Hypothesis: Repeated, low‑amplitude hormetic stresses generate brief, synchronized ERK1/2 nuclear pulses that transiently overcome DUSP‑mediated cytoplasmic retention and re‑establish normal nucleocytoplasmic shuttling, thereby silencing SASP and reducing p21/p16 expression. If these pulses are insufficient or mistimed, ERK remains cytoplasmic and hormesis merely fuels a compensatory threat state.
Mechanistic rationale: In senescent cells, sustained MEK activity fails to drive ERK nuclear import because phosphorylated ERK is sequestered by cytoplasmic anchors such as PEA‑15 and phosphorylated DUSPs that dephosphorylate ERK upon nuclear entry [1][3]. Hormetic stimuli (e.g., intermittent fasting, mild heat shock) activate upstream RTKs and produce oscillatory MEK activity that can create short windows where ERK‑phosphatase activity is low enough for phosphorylated ERK to accumulate in the nucleus before being exported again [4]. A nuclear ERK pulse can phosphorylate ELK1 and other transcription factors that induce immediate‑early genes (e.g., Fos, Jun) and, importantly, induce DUSP6 expression in a delayed negative feedback loop that ultimately reduces cytoplasmic ERK activity and permits a reset of the shuttling equilibrium [2]. Concurrently, nuclear ERK can phosphorylate and inhibit NF‑κB p65, attenuating SASP transcription [5]. Thus, the hormetic benefit depends on achieving a critical pulse amplitude and duration that flips the ERK localization switch from a cytoplasmic "senescence lock" to a transient nuclear "repair mode".

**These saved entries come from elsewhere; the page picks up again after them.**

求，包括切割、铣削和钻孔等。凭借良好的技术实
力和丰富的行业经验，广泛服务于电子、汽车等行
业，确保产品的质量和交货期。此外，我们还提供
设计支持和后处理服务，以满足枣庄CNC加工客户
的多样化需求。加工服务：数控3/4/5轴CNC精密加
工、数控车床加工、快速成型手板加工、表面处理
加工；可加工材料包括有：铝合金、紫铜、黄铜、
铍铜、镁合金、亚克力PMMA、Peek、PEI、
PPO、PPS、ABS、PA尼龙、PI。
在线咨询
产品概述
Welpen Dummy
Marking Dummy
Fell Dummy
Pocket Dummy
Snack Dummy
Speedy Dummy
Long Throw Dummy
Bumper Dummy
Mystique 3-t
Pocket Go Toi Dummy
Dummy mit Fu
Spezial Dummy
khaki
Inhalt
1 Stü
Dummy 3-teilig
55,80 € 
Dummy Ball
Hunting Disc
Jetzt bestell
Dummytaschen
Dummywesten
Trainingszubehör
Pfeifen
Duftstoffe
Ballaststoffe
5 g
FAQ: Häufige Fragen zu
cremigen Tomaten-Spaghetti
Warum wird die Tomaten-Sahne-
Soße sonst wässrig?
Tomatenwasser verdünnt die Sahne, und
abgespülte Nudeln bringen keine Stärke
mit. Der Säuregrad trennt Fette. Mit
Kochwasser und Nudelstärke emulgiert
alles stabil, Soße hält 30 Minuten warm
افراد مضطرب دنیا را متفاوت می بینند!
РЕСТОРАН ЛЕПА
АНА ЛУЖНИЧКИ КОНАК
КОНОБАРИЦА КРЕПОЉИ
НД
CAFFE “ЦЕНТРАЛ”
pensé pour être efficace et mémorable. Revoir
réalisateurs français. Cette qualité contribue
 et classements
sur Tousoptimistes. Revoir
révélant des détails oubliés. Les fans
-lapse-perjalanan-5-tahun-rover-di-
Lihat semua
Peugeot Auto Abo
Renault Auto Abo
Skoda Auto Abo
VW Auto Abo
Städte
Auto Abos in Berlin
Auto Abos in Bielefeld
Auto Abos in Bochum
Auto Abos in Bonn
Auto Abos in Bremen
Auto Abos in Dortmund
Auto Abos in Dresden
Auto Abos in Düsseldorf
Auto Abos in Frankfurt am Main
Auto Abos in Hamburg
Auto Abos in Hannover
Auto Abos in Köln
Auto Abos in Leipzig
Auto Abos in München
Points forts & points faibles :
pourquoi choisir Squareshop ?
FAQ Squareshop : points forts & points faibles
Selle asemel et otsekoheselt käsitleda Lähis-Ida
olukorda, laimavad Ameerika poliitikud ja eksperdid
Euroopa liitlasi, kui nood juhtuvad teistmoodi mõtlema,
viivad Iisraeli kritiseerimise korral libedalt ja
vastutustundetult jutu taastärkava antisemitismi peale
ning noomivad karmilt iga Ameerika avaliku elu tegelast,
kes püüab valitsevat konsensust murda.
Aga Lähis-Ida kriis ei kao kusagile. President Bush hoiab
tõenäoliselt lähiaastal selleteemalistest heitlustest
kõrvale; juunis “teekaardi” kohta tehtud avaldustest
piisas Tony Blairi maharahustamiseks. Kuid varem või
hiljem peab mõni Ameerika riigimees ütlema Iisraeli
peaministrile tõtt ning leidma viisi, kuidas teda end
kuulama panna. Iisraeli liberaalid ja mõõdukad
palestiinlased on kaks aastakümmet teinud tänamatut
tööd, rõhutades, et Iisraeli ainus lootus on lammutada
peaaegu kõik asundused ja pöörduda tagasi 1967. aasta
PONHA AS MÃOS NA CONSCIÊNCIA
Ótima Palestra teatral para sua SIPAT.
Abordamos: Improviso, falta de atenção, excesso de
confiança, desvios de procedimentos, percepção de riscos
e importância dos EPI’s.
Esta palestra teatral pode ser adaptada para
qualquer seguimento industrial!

Testable predictions: (1) In human fibroblasts rendered senescent by irradiation, a single bout of 2 h glucose restriction will produce a measurable increase in nuclear p‑ERK1/2 within 15 min, detectable by subcellular fractionation and immunoblot, followed by a return to cytoplasmic localization by 2 h. (2) Repeating this glucose restriction every 24 h for five days will reduce SASP IL‑6 and IL‑8 secretion by >40 % and lower p21^CIP1 and p16^INK4a mRNA levels compared with untreated senescent controls, without increasing apoptosis. (3) Pharmacological blockade of ERK nuclear import (using a selective ERK‑PEA‑15 interaction inhibitor) will abolish the SASP‑suppressive effect of hormesis, confirming that nuclear ERK is required. (4) If hormetic pulses are too weak or too infrequent (e.g., 30 min glucose restriction every 48 h), nuclear p‑ERK will remain at baseline and SASP will be unchanged or slightly increased, demonstrating a failure to reset the switch.

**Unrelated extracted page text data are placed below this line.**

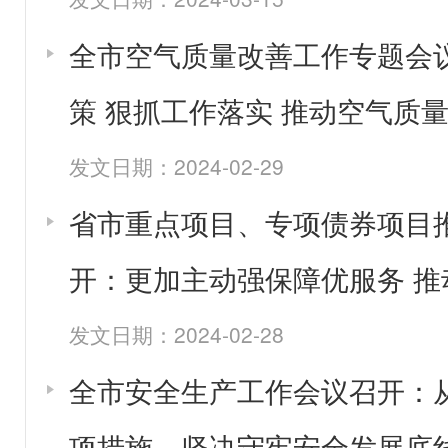
全市空气质量改善工作专题会
策 狠抓工作落实 推动空气质
发文日期：2024-02-29
省市重点项目、专项债券项目
开：更加主动强保障优服务 
发文日期：2024-02-28
全市安全生产工作会议召开：
项措施，坚决守牢安全发展底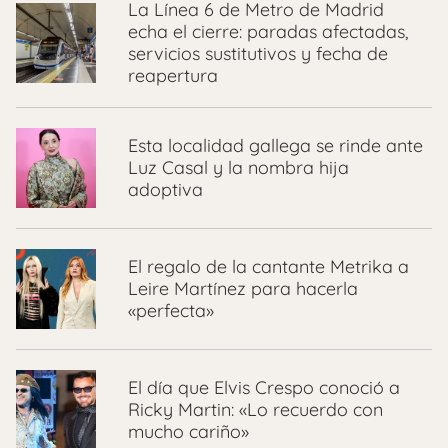
La Línea 6 de Metro de Madrid
echa el cierre: paradas afectadas,
servicios sustitutivos y fecha de
reapertura
Esta localidad gallega se rinde ante
Luz Casal y la nombra hija
adoptiva
El regalo de la cantante Metrika a
Leire Martínez para hacerla
«perfecta»
El día que Elvis Crespo conoció a
Ricky Martin: «Lo recuerdo con
mucho cariño»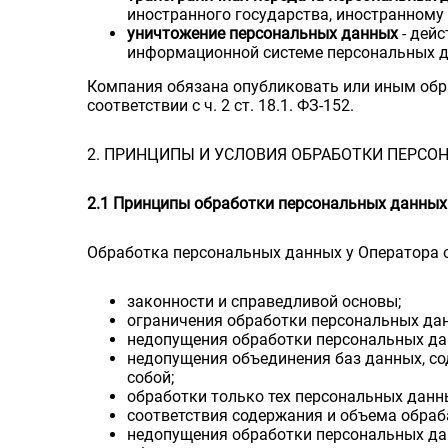
иностранного государства, иностранному
уничтожение персональных данных
- дей
информационной системе персональных да
Компания обязана опубликовать или иным обр
соответствии с ч. 2 ст. 18.1. ФЗ-152.
2. ПРИНЦИПЫ И УСЛОВИЯ ОБРАБОТКИ ПЕРС
2.1 Принципы обработки персональных данных
Обработка персональных данных у Оператора 
законности и справедливой основы;
ограничения обработки персональных дан
недопущения обработки персональных да
недопущения объединения баз данных, с
собой;
обработки только тех персональных данн
соответствия содержания и объема обра
недопущения обработки персональных да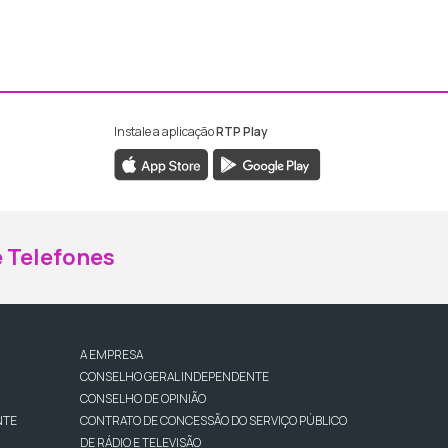
Instale a aplicação
RTP Play
ebook da RTP Madeira
nstagram da RTP Madeira
 Telefones
A EMPRESA
CONSELHO GERAL INDEPENDENTE
CONSELHO DE OPINIÃO
NTE
CONTRATO DE CONCESSÃO DO SERVIÇO PÚBLICO
DE RÁDIO E TELEVISÃO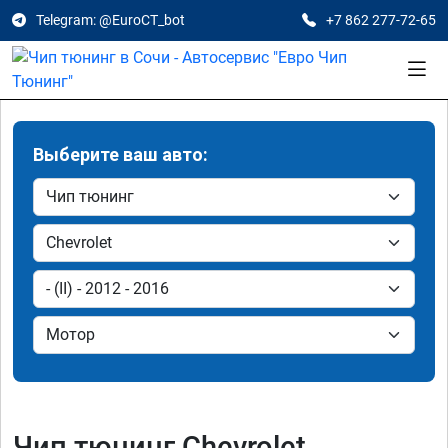
Telegram: @EuroCT_bot
+7 862 277-72-65
Выберите ваш авто:
Чип тюнинг Chevrolet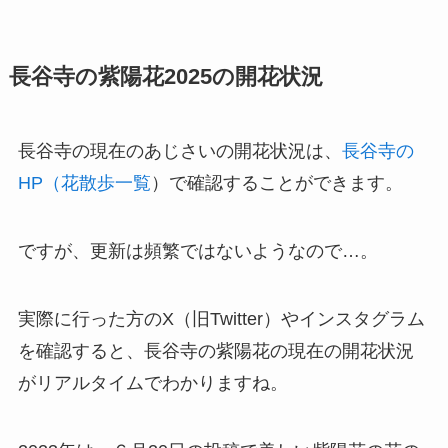
長谷寺の紫陽花2025の開花状況
長谷寺の現在のあじさいの開花状況は、
長谷寺の
HP（花散歩一覧
）で確認することができます。
ですが、更新は頻繁ではないようなので…。
実際に行った方のX（旧Twitter）やインスタグラム
を確認すると、長谷寺の紫陽花の現在の開花状況
がリアルタイムでわかりますね。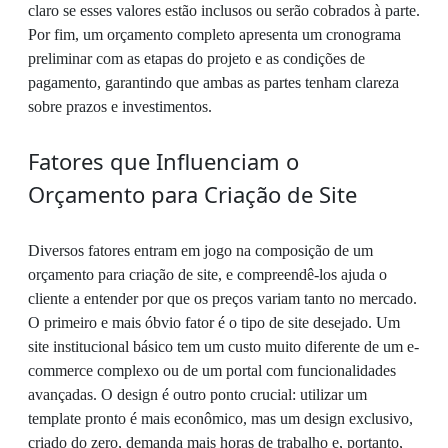
claro se esses valores estão inclusos ou serão cobrados à parte.
Por fim, um orçamento completo apresenta um cronograma
preliminar com as etapas do projeto e as condições de
pagamento, garantindo que ambas as partes tenham clareza
sobre prazos e investimentos.
Fatores que Influenciam o
Orçamento para Criação de Site
Diversos fatores entram em jogo na composição de um
orçamento para criação de site, e compreendê-los ajuda o
cliente a entender por que os preços variam tanto no mercado.
O primeiro e mais óbvio fator é o tipo de site desejado. Um
site institucional básico tem um custo muito diferente de um e-
commerce complexo ou de um portal com funcionalidades
avançadas. O design é outro ponto crucial: utilizar um
template pronto é mais econômico, mas um design exclusivo,
criado do zero, demanda mais horas de trabalho e, portanto,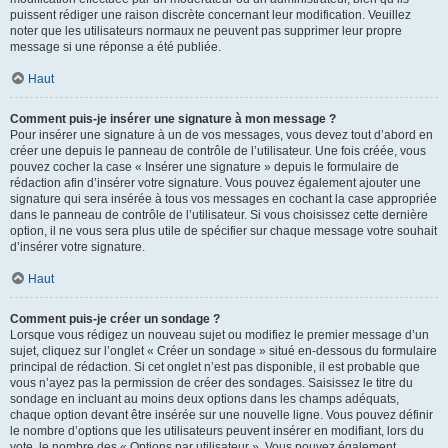
puissent rédiger une raison discrète concernant leur modification. Veuillez
noter que les utilisateurs normaux ne peuvent pas supprimer leur propre
message si une réponse a été publiée.
Haut
Comment puis-je insérer une signature à mon message ?
Pour insérer une signature à un de vos messages, vous devez tout d’abord en
créer une depuis le panneau de contrôle de l’utilisateur. Une fois créée, vous
pouvez cocher la case « Insérer une signature » depuis le formulaire de
rédaction afin d’insérer votre signature. Vous pouvez également ajouter une
signature qui sera insérée à tous vos messages en cochant la case appropriée
dans le panneau de contrôle de l’utilisateur. Si vous choisissez cette dernière
option, il ne vous sera plus utile de spécifier sur chaque message votre souhait
d’insérer votre signature.
Haut
Comment puis-je créer un sondage ?
Lorsque vous rédigez un nouveau sujet ou modifiez le premier message d’un
sujet, cliquez sur l’onglet « Créer un sondage » situé en-dessous du formulaire
principal de rédaction. Si cet onglet n’est pas disponible, il est probable que
vous n’ayez pas la permission de créer des sondages. Saisissez le titre du
sondage en incluant au moins deux options dans les champs adéquats,
chaque option devant être insérée sur une nouvelle ligne. Vous pouvez définir
le nombre d’options que les utilisateurs peuvent insérer en modifiant, lors du
vote, le nombre des « Options par utilisateur ». Vous pouvez également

Experimental approach: Use immunofluorescence quantification of nuclear versus cytoplasmic p‑ERK1/2 in senescent IMR‑90 cells after defined hormetic intervals. Combine with RNA‑seq for SASP components and qPCR for CDK inhibitors. Include controls with MEK inhibitor (U0126) to verify ERK dependence and with DUSP6 siRNA to test the role of delayed negative feedback. Apoptosis will be assessed by caspase‑3/7 activity to ensure outcomes are not due to selective cell death.

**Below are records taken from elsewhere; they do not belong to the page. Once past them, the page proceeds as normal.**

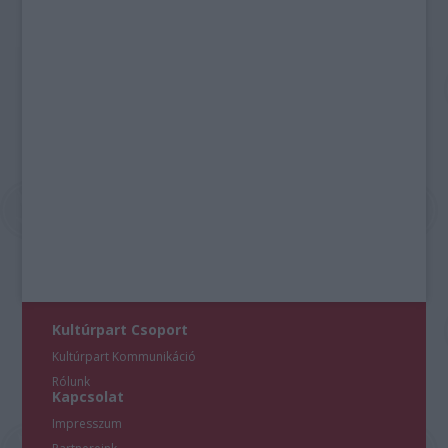
Kultúrpart Csoport
Kultúrpart Kommunikáció
Rólunk
Kapcsolat
Impresszum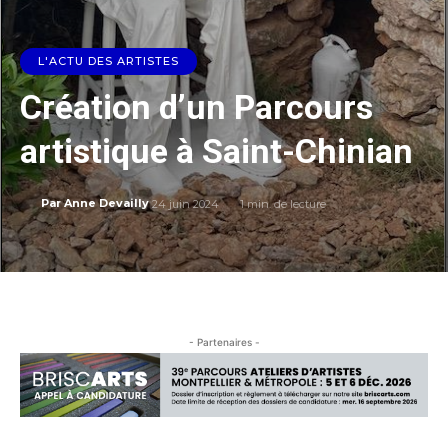
L'ACTU DES ARTISTES
Création d’un Parcours
artistique à Saint-Chinian
24 juin 2024
1
min. de lecture
Par
Anne Devailly
- Partenaires -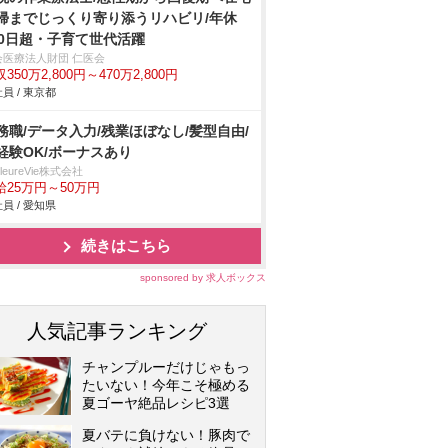
帰までじっくり寄り添うリハビリ/年休
20日超・子育て世代活躍
会医療法人財団 仁医会
350万2,800円～470万2,800円
員 / 東京都
務職/データ入力/残業ほぼなし/髪型自由/
経験OK/ボーナスあり
illeureVie株式会社
給25万円～50万円
員 / 愛知県
続きはこちら
sponsored by 求人ボックス
人気記事ランキング
チャンプルーだけじゃもっ
たいない！今年こそ極める
夏ゴーヤ絶品レシピ3選
夏バテに負けない！豚肉で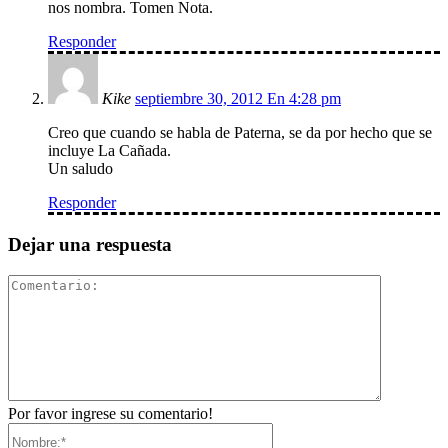
nos nombra. Tomen Nota.
Responder
Kike
septiembre 30, 2012 En 4:28 pm
Creo que cuando se habla de Paterna, se da por hecho que se
incluye La Cañada.
Un saludo
Responder
Dejar una respuesta
Comentari
Por favor ingrese su comentario!
Nombre:*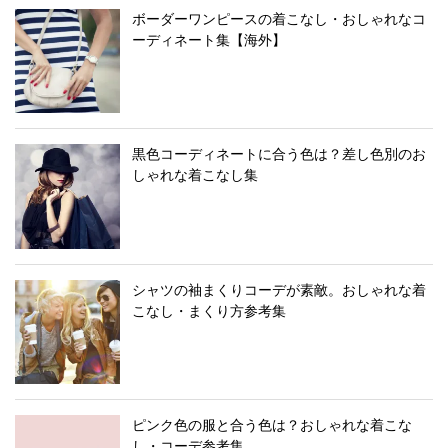
ボーダーワンピースの着こなし・おしゃれなコ
ーディネート集【海外】
黒色コーディネートに合う色は？差し色別のお
しゃれな着こなし集
シャツの袖まくりコーデが素敵。おしゃれな着
こなし・まくり方参考集
ピンク色の服と合う色は？おしゃれな着こな
し・コーデ参考集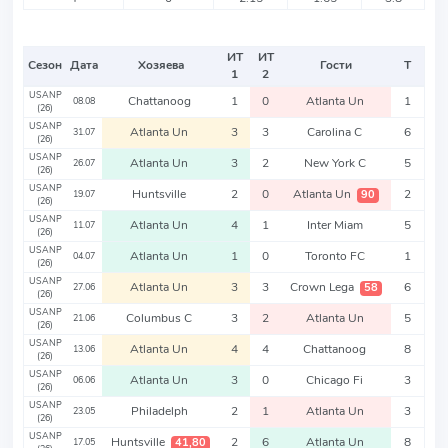
ИТ
ИТ
Сезон
Дата
Хозяева
Гости
Т
1
2
USANP
Chattanoog
1
0
Atlanta Un
1
08.08
(26)
USANP
Atlanta Un
3
3
Carolina C
6
31.07
(26)
USANP
Atlanta Un
3
2
New York C
5
26.07
(26)
USANP
Huntsville
2
0
Atlanta Un
2
90
19.07
(26)
USANP
Atlanta Un
4
1
Inter Miam
5
11.07
(26)
USANP
Atlanta Un
1
0
Toronto FC
1
04.07
(26)
USANP
Atlanta Un
3
3
Crown Lega
6
58
27.06
(26)
USANP
Columbus C
3
2
Atlanta Un
5
21.06
(26)
USANP
Atlanta Un
4
4
Chattanoog
8
13.06
(26)
USANP
Atlanta Un
3
0
Chicago Fi
3
06.06
(26)
USANP
Philadelph
2
1
Atlanta Un
3
23.05
(26)
USANP
Huntsville
2
6
Atlanta Un
8
41,80
17.05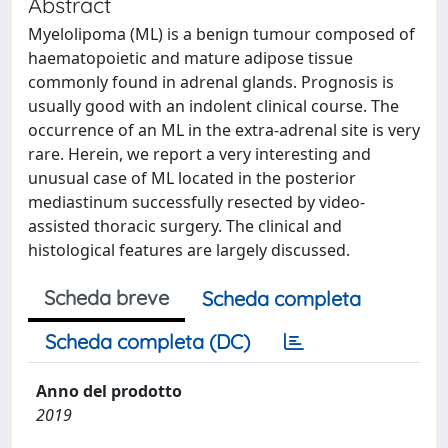
Abstract
Myelolipoma (ML) is a benign tumour composed of
haematopoietic and mature adipose tissue
commonly found in adrenal glands. Prognosis is
usually good with an indolent clinical course. The
occurrence of an ML in the extra-adrenal site is very
rare. Herein, we report a very interesting and
unusual case of ML located in the posterior
mediastinum successfully resected by video-
assisted thoracic surgery. The clinical and
histological features are largely discussed.
Scheda breve
Scheda completa
Scheda completa (DC)
Anno del prodotto
2019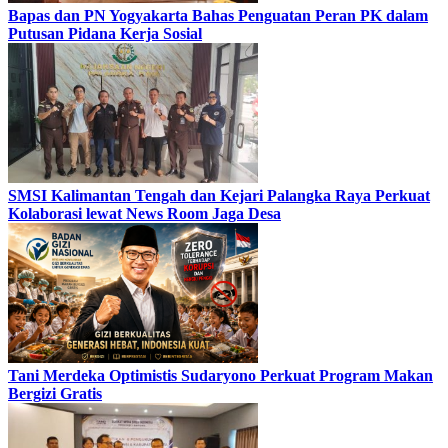
Bapas dan PN Yogyakarta Bahas Penguatan Peran PK dalam
Putusan Pidana Kerja Sosial
SMSI Kalimantan Tengah dan Kejari Palangka Raya Perkuat
Kolaborasi lewat News Room Jaga Desa
Tani Merdeka Optimistis Sudaryono Perkuat Program Makan
Bergizi Gratis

Falsifiability: If repeated hormetic stresses consistently fail to produce detectable nuclear p‑ERK pulses, or if nuclear ERK pulses occur without any reduction in SASP or CDK inhibitor expression, the hypothesis is refuted. Likewise, if blocking nuclear ERK import does not diminish hormetic benefits, the proposed mechanism is invalid.
This framework reinterprets hormesis not as a generic stress‑response but as a precise temporal intervention that can temporarily unlock the ERK‑driven senescence lock, offering a falsifiable route to distinguish true rejuvenation from mere threat compensation.